PI: Ng Woon Lam (ADM)
Co-PI: Liu Xuewei (SPMS), Gao Yonggui (SBS)

Abstract

Watercolor is an important traditional art form in Singapore. Though most watercolor art are on archivable artist grade watercolor paper, foxing is an issue. The causes of foxed stains on paper are categorized as biotic and abiotic. Singapore has a large collection of watercolor art in both public (museums, institutions and government sectors) and private collections (banks, corporates and individuals).
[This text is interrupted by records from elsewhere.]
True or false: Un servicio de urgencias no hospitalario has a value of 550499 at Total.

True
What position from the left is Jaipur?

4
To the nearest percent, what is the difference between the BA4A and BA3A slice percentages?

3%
Current available preservation methods are costly and only adopted by financially capable museums and collectors. Common prevention requires controlled pH, relative humidity (RH) and room temperature [1] which is hardly feasible to most artists and collectors. This project aims to develop a low-cost, simple and fast preventive method for most artists and collectors. The protection starts earlier and is more cost-effective. It further educates artists that art preservation starts from them instead of the collectors or museums. The developed concepts and methods must be easily understood and readily available for artists to apply.

This research will study the basic types of foxing and their causes on watercolor paper. Based on the literature review of biotic and abiotic foxing and their probable causes, the study will confirm the major forms of foxing stains on artist-grade watercolor paper. Analysis will cover elemental content, organic fingerprints and morphology of the foxed stains, using optical microscopy, FTIR, SEM-EDS and ED-XRF.
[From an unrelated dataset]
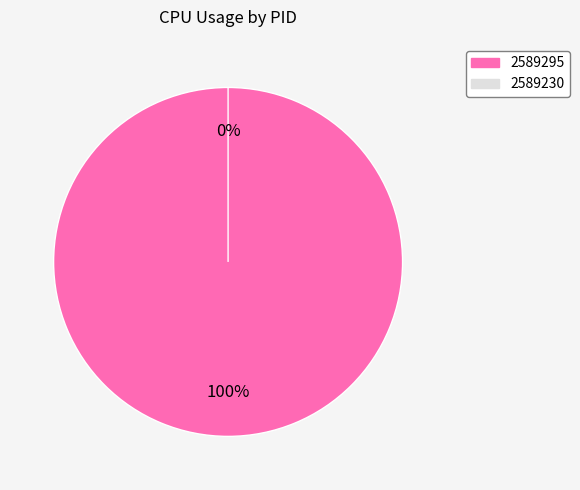

True or false: 2589295 accounts for 100% of the total.

True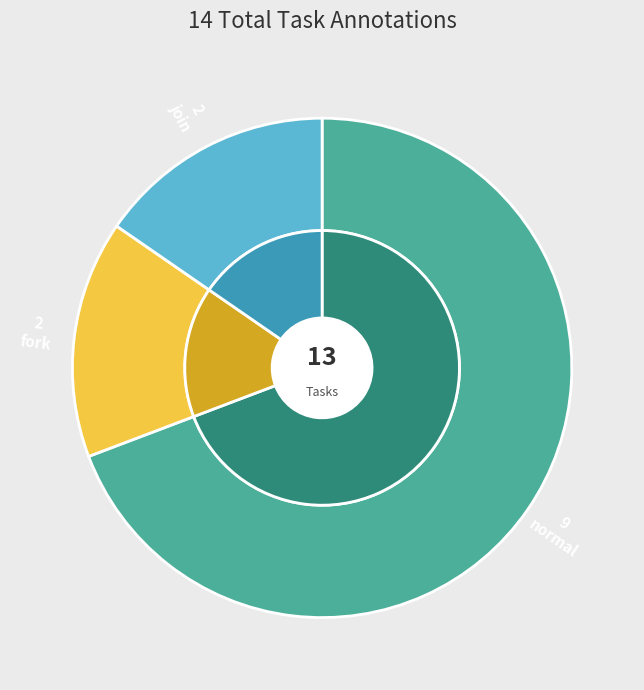

What is the ratio of the value at join to the value at fork?

1.0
After identifying the major types of foxing stains, experiments will be carried out to develop creative protective methods. Similar analytical techniques will be used to study of efficiency of the suggested protective method. Computer simulations will also be used to complement the less feasible prolonged biological culturing and accelerated chemical weather tests.

The research fulfils the ACE direction – a collaborative effort and creative solution from artists and scientists that provide readily available and cost-effective protective measures for watercolors.